Lançado às vésperas do também violento Bandida — A número um (ambientada em favela carioca), Grande Sertão poderia endossar um novo movimento do cinema nacional à cata de público? "É muito difícil dizer: são dois filmes diferentes e que tratam do mesmo assunto. O Bandida, pelo que vi no trailer, vai na tradição do favela movie brasileiro (como Cidade de Deus). O Grande Sertão trata dos mesmos assuntos, de um outro jeito, noutro tom, que é épico, teatral, e isso muda tudo. Não dá muito para comparar, um parece quase uma antítese do outro", analisa Guel Arraes.

Descrito como o "poder da vida", o amor rende, de modo central no longa Grande Sertão. Junto com a selvageria, dá a liga a todo o roteiro contemporâneo. "O conteúdo de Guimarães Rosa, na atualidade, a trama de todo o livro é sobre a guerra, com as questões comportamentais, e isso está tudo no filme, praticamente: assim como é no Guimarães e cabe como uma luva no Brasil atual", conclui o cineasta.

Três perguntas // Jorge Furtado, corroteirista

Qual a principal dificuldade da adaptação?

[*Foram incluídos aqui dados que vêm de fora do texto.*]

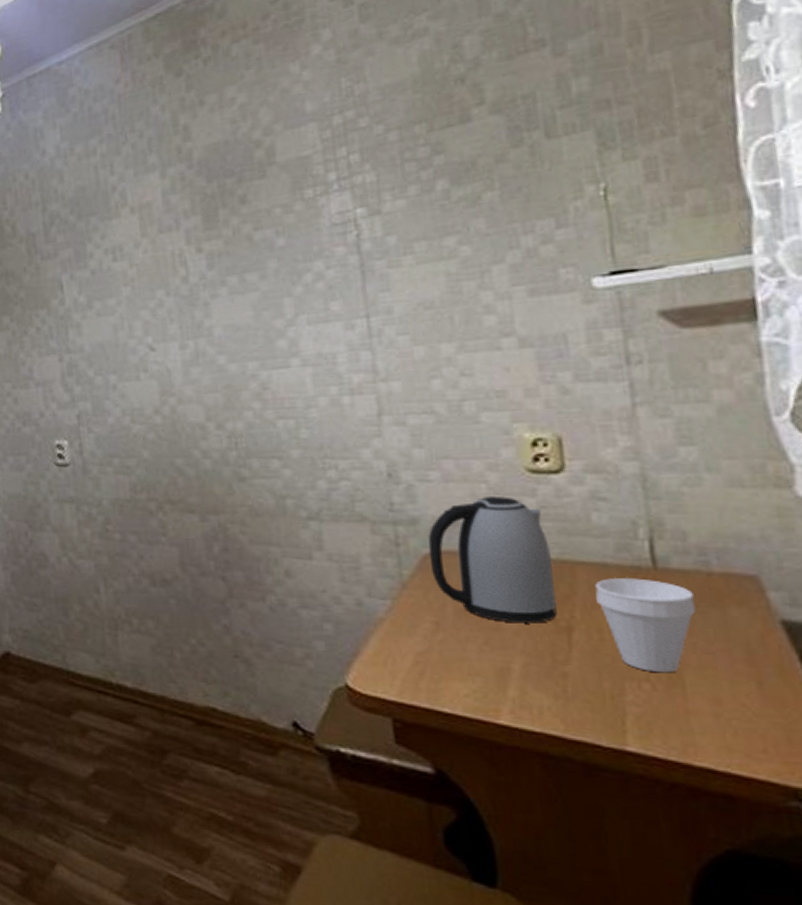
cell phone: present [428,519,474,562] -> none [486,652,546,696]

A dificuldade principal de adaptar Guimarães Rosa para o cinema é que o romance é uma obra-prima, incomparável. Sem dúvida, o maior romance da língua portuguesa, escrito numa prosa poética que é tão marcante que se torna inesquecível para quem para leu o livro. O contato com a prosa do Guimarães, do Riobaldo, o que é dito na boca do Riobaldo, o narrador da história, é transformador. Ninguém é a mesma pessoa depois de ler aquele livro. Então, passar esse livro de 500 páginas para um filme de duas horas de duração é um enorme desafio. Mas acho que ele mereceu ser enfrentado por muitos motivos.

Como nota a possível receptividade ao filme?

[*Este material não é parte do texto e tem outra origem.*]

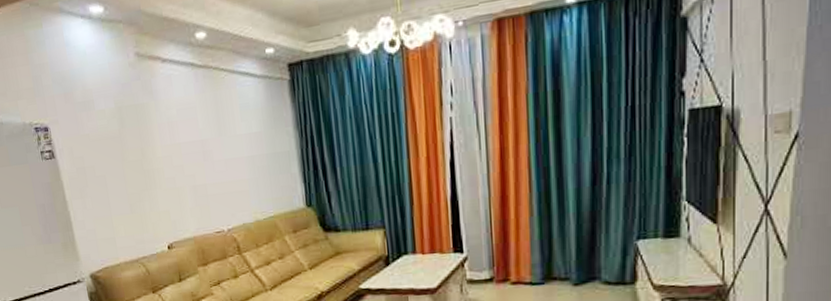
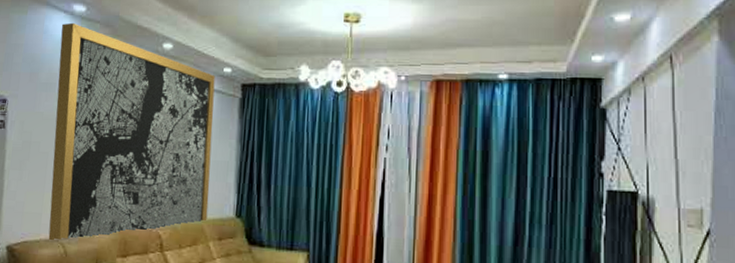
wall art: none [82,27,279,264] -> present [48,22,216,242]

(O filme)  será o primeiro contato de muita gente, tenho certeza, com esse texto porque o Guel Arraes e eu fizemos o maior esforço para usar sempre que possível o texto do livro. Então, só com isso já mereceria ser feito esse filme: só para botar em contato com as pessoas o texto Guimarães Rosa. A história é uma história universal e eterna; o Guimarães finge que faz romance regionalista, isso em 1956, quando o regionalismo já estava saindo de moda... Mas, na verdade, ele faz um livro universal: poderia ser na Rússia, na África, nos Estados Unidos em qualquer lugar essa história.

O que a trama contempla, nesta escala?

Ela tem os mitos básicos: a luta do bem contra o mal, o amor trágico dos jovens, a donzela guerreira, os guerreiros em luta — como uma guerra de Troia — todo mundo tem razão, ali, com o seu lado. Então, ele faz com um ambiente supostamente regional brasileiro. Guimarães faz uma história que é totalmente universal. O nosso esforço, nossa tentativa, foi a de manter a prosa do Guimarães e trazer essa história para o dia de hoje porque ela é uma história eterna. Foi essa a maior dificuldade, e acho que a gente conseguiu, dentro do possível.